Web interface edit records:
################
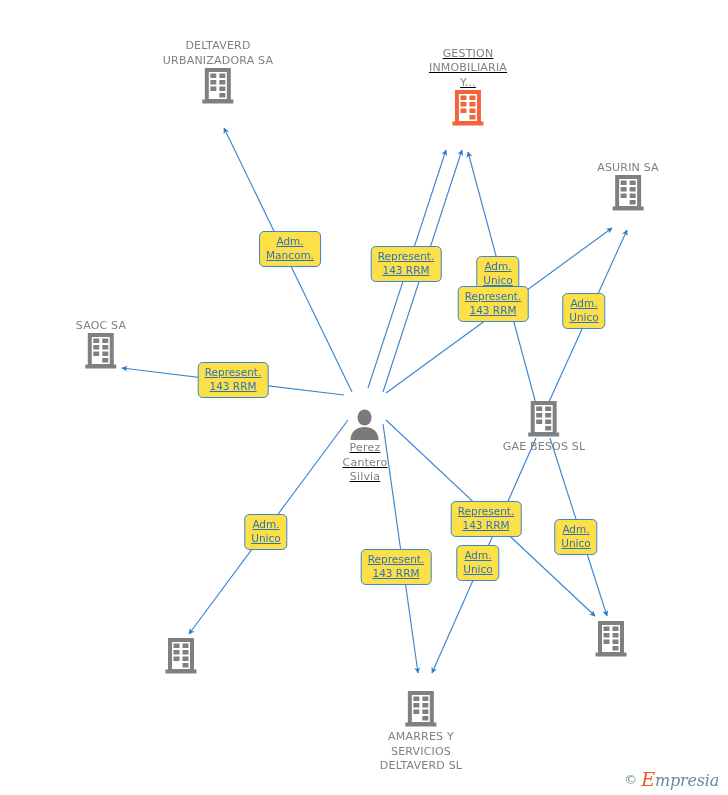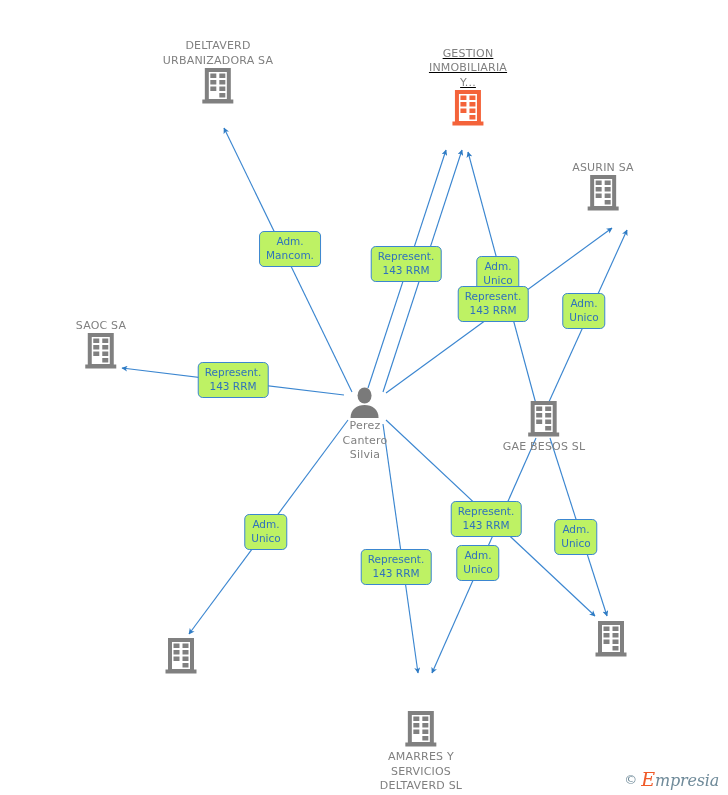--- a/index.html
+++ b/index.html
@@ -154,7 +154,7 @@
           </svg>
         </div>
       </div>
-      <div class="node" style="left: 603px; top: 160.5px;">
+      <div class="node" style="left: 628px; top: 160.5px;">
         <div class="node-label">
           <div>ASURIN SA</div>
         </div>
################
§ **PROBLEM TO WORK ON**: Output only the lines from the one that contains "-154,7 +154,7 @@" through the last line of the data above, each restated exactly.

§ **SOLUTION TO THE EXERCISE**:
@@ -154,7 +154,7 @@
           </svg>
         </div>
       </div>
-      <div class="node" style="left: 603px; top: 160.5px;">
+      <div class="node" style="left: 628px; top: 160.5px;">
         <div class="node-label">
           <div>ASURIN SA</div>
         </div>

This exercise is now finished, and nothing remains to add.